What the exercise asks> Reply with every entry, repeated exactly as given.

+ + + + + + +

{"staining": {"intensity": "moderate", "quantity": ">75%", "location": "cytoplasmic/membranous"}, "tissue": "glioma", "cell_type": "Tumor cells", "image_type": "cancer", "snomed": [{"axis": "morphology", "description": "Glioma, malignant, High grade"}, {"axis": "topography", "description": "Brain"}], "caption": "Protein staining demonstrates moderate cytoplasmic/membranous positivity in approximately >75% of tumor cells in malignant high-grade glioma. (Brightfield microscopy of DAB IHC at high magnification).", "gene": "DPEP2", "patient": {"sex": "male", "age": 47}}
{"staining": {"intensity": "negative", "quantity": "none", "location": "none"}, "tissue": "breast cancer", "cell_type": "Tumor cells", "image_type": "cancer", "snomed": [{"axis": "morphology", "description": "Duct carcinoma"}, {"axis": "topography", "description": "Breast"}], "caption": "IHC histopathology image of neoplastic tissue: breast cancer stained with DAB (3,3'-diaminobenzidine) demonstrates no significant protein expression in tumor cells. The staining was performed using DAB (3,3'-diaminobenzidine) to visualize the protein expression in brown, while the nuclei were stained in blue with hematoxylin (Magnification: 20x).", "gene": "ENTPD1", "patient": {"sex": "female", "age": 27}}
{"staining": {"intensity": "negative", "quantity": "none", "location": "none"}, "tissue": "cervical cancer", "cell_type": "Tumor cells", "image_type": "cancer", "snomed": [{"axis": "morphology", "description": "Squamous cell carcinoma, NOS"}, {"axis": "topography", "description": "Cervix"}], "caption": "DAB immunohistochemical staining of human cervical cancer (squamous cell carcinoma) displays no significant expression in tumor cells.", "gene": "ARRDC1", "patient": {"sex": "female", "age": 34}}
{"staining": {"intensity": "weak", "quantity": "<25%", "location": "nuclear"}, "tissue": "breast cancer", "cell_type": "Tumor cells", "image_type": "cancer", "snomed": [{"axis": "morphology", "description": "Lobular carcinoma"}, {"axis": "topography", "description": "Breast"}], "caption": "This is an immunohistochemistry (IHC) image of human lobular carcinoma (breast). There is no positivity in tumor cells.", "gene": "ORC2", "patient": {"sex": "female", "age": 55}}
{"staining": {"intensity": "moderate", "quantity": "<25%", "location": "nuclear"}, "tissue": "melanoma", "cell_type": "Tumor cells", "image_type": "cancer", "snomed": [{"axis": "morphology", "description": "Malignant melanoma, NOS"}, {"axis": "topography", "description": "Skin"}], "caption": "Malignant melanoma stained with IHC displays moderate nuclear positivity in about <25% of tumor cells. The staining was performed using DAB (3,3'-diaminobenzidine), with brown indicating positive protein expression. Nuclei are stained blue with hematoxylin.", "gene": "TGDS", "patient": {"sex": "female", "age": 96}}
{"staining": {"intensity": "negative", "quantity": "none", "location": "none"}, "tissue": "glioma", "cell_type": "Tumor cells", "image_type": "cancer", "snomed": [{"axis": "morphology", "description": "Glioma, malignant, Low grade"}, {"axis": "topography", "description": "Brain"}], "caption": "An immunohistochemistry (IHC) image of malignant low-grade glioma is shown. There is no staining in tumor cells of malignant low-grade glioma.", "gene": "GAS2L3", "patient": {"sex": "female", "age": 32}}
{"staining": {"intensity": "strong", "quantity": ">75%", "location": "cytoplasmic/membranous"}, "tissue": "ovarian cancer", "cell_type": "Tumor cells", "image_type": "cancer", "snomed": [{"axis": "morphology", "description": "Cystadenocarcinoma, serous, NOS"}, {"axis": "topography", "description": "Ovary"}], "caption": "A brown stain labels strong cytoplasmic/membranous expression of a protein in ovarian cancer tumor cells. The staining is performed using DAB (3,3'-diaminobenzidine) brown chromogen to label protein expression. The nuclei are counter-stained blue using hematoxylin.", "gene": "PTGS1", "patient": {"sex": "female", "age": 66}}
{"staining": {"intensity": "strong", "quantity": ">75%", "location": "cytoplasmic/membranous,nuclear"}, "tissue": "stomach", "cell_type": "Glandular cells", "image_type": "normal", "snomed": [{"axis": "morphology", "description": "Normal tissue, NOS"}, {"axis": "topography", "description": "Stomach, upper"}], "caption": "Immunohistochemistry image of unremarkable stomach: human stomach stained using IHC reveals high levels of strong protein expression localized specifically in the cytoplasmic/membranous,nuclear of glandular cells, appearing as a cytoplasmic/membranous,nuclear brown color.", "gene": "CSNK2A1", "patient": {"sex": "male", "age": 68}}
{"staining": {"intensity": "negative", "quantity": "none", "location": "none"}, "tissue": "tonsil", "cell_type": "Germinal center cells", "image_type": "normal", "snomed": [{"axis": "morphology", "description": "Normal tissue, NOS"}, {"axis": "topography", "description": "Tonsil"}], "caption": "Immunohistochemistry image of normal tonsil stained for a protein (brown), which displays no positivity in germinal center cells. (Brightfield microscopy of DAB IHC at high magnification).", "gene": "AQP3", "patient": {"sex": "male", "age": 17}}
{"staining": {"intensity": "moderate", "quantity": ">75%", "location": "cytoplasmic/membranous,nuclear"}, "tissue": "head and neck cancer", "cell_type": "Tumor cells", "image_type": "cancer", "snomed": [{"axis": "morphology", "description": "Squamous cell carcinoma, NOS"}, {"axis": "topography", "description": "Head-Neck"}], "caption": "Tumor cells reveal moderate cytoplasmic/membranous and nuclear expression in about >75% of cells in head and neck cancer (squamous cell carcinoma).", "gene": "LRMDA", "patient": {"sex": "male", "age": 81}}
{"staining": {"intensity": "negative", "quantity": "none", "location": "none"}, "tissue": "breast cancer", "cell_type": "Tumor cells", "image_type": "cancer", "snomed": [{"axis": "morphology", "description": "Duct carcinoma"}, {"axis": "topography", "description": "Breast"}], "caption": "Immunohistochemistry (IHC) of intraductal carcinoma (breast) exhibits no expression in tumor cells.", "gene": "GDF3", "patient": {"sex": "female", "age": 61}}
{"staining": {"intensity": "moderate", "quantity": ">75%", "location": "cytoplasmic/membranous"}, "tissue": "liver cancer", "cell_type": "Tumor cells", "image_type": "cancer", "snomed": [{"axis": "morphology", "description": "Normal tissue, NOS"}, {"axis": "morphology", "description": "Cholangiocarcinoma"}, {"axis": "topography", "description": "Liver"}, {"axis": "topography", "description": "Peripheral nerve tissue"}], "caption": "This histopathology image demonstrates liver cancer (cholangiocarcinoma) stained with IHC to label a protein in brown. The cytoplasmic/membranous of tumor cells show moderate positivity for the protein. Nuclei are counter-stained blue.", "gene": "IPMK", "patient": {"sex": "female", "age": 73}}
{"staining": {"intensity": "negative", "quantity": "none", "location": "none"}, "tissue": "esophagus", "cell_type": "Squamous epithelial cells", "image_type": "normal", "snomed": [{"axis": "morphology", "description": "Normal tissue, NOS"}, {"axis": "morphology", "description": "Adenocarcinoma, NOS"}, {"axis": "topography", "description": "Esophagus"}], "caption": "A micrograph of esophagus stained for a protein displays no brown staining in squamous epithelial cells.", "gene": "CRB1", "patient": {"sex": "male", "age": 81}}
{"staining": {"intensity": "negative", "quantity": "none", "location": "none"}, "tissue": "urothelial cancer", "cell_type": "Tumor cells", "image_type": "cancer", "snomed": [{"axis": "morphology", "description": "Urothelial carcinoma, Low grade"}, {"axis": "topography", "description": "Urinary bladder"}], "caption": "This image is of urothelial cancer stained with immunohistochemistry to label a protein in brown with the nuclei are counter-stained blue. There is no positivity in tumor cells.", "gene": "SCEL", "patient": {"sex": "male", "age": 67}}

+ + + + + + +

Exercise response>
{"staining": {"intensity": "moderate", "quantity": ">75%", "location": "cytoplasmic/membranous"}, "tissue": "glioma", "cell_type": "Tumor cells", "image_type": "cancer", "snomed": [{"axis": "morphology", "description": "Glioma, malignant, High grade"}, {"axis": "topography", "description": "Brain"}], "caption": "Protein staining demonstrates moderate cytoplasmic/membranous positivity in approximately >75% of tumor cells in malignant high-grade glioma. (Brightfield microscopy of DAB IHC at high magnification).", "gene": "DPEP2", "patient": {"sex": "male", "age": 47}}
{"staining": {"intensity": "negative", "quantity": "none", "location": "none"}, "tissue": "breast cancer", "cell_type": "Tumor cells", "image_type": "cancer", "snomed": [{"axis": "morphology", "description": "Duct carcinoma"}, {"axis": "topography", "description": "Breast"}], "caption": "IHC histopathology image of neoplastic tissue: breast cancer stained with DAB (3,3'-diaminobenzidine) demonstrates no significant protein expression in tumor cells. The staining was performed using DAB (3,3'-diaminobenzidine) to visualize the protein expression in brown, while the nuclei were stained in blue with hematoxylin (Magnification: 20x).", "gene": "ENTPD1", "patient": {"sex": "female", "age": 27}}
{"staining": {"intensity": "negative", "quantity": "none", "location": "none"}, "tissue": "cervical cancer", "cell_type": "Tumor cells", "image_type": "cancer", "snomed": [{"axis": "morphology", "description": "Squamous cell carcinoma, NOS"}, {"axis": "topography", "description": "Cervix"}], "caption": "DAB immunohistochemical staining of human cervical cancer (squamous cell carcinoma) displays no significant expression in tumor cells.", "gene": "ARRDC1", "patient": {"sex": "female", "age": 34}}
{"staining": {"intensity": "weak", "quantity": "<25%", "location": "nuclear"}, "tissue": "breast cancer", "cell_type": "Tumor cells", "image_type": "cancer", "snomed": [{"axis": "morphology", "description": "Lobular carcinoma"}, {"axis": "topography", "description": "Breast"}], "caption": "This is an immunohistochemistry (IHC) image of human lobular carcinoma (breast). There is no positivity in tumor cells.", "gene": "ORC2", "patient": {"sex": "female", "age": 55}}
{"staining": {"intensity": "moderate", "quantity": "<25%", "location": "nuclear"}, "tissue": "melanoma", "cell_type": "Tumor cells", "image_type": "cancer", "snomed": [{"axis": "morphology", "description": "Malignant melanoma, NOS"}, {"axis": "topography", "description": "Skin"}], "caption": "Malignant melanoma stained with IHC displays moderate nuclear positivity in about <25% of tumor cells. The staining was performed using DAB (3,3'-diaminobenzidine), with brown indicating positive protein expression. Nuclei are stained blue with hematoxylin.", "gene": "TGDS", "patient": {"sex": "female", "age": 96}}
{"staining": {"intensity": "negative", "quantity": "none", "location": "none"}, "tissue": "glioma", "cell_type": "Tumor cells", "image_type": "cancer", "snomed": [{"axis": "morphology", "description": "Glioma, malignant, Low grade"}, {"axis": "topography", "description": "Brain"}], "caption": "An immunohistochemistry (IHC) image of malignant low-grade glioma is shown. There is no staining in tumor cells of malignant low-grade glioma.", "gene": "GAS2L3", "patient": {"sex": "female", "age": 32}}
{"staining": {"intensity": "strong", "quantity": ">75%", "location": "cytoplasmic/membranous"}, "tissue": "ovarian cancer", "cell_type": "Tumor cells", "image_type": "cancer", "snomed": [{"axis": "morphology", "description": "Cystadenocarcinoma, serous, NOS"}, {"axis": "topography", "description": "Ovary"}], "caption": "A brown stain labels strong cytoplasmic/membranous expression of a protein in ovarian cancer tumor cells. The staining is performed using DAB (3,3'-diaminobenzidine) brown chromogen to label protein expression. The nuclei are counter-stained blue using hematoxylin.", "gene": "PTGS1", "patient": {"sex": "female", "age": 66}}
{"staining": {"intensity": "strong", "quantity": ">75%", "location": "cytoplasmic/membranous,nuclear"}, "tissue": "stomach", "cell_type": "Glandular cells", "image_type": "normal", "snomed": [{"axis": "morphology", "description": "Normal tissue, NOS"}, {"axis": "topography", "description": "Stomach, upper"}], "caption": "Immunohistochemistry image of unremarkable stomach: human stomach stained using IHC reveals high levels of strong protein expression localized specifically in the cytoplasmic/membranous,nuclear of glandular cells, appearing as a cytoplasmic/membranous,nuclear brown color.", "gene": "CSNK2A1", "patient": {"sex": "male", "age": 68}}
{"staining": {"intensity": "negative", "quantity": "none", "location": "none"}, "tissue": "tonsil", "cell_type": "Germinal center cells", "image_type": "normal", "snomed": [{"axis": "morphology", "description": "Normal tissue, NOS"}, {"axis": "topography", "description": "Tonsil"}], "caption": "Immunohistochemistry image of normal tonsil stained for a protein (brown), which displays no positivity in germinal center cells. (Brightfield microscopy of DAB IHC at high magnification).", "gene": "AQP3", "patient": {"sex": "male", "age": 17}}
{"staining": {"intensity": "moderate", "quantity": ">75%", "location": "cytoplasmic/membranous,nuclear"}, "tissue": "head and neck cancer", "cell_type": "Tumor cells", "image_type": "cancer", "snomed": [{"axis": "morphology", "description": "Squamous cell carcinoma, NOS"}, {"axis": "topography", "description": "Head-Neck"}], "caption": "Tumor cells reveal moderate cytoplasmic/membranous and nuclear expression in about >75% of cells in head and neck cancer (squamous cell carcinoma).", "gene": "LRMDA", "patient": {"sex": "male", "age": 81}}
{"staining": {"intensity": "negative", "quantity": "none", "location": "none"}, "tissue": "breast cancer", "cell_type": "Tumor cells", "image_type": "cancer", "snomed": [{"axis": "morphology", "description": "Duct carcinoma"}, {"axis": "topography", "description": "Breast"}], "caption": "Immunohistochemistry (IHC) of intraductal carcinoma (breast) exhibits no expression in tumor cells.", "gene": "GDF3", "patient": {"sex": "female", "age": 61}}
{"staining": {"intensity": "moderate", "quantity": ">75%", "location": "cytoplasmic/membranous"}, "tissue": "liver cancer", "cell_type": "Tumor cells", "image_type": "cancer", "snomed": [{"axis": "morphology", "description": "Normal tissue, NOS"}, {"axis": "morphology", "description": "Cholangiocarcinoma"}, {"axis": "topography", "description": "Liver"}, {"axis": "topography", "description": "Peripheral nerve tissue"}], "caption": "This histopathology image demonstrates liver cancer (cholangiocarcinoma) stained with IHC to label a protein in brown. The cytoplasmic/membranous of tumor cells show moderate positivity for the protein. Nuclei are counter-stained blue.", "gene": "IPMK", "patient": {"sex": "female", "age": 73}}
{"staining": {"intensity": "negative", "quantity": "none", "location": "none"}, "tissue": "esophagus", "cell_type": "Squamous epithelial cells", "image_type": "normal", "snomed": [{"axis": "morphology", "description": "Normal tissue, NOS"}, {"axis": "morphology", "description": "Adenocarcinoma, NOS"}, {"axis": "topography", "description": "Esophagus"}], "caption": "A micrograph of esophagus stained for a protein displays no brown staining in squamous epithelial cells.", "gene": "CRB1", "patient": {"sex": "male", "age": 81}}
{"staining": {"intensity": "negative", "quantity": "none", "location": "none"}, "tissue": "urothelial cancer", "cell_type": "Tumor cells", "image_type": "cancer", "snomed": [{"axis": "morphology", "description": "Urothelial carcinoma, Low grade"}, {"axis": "topography", "description": "Urinary bladder"}], "caption": "This image is of urothelial cancer stained with immunohistochemistry to label a protein in brown with the nuclei are counter-stained blue. There is no positivity in tumor cells.", "gene": "SCEL", "patient": {"sex": "male", "age": 67}}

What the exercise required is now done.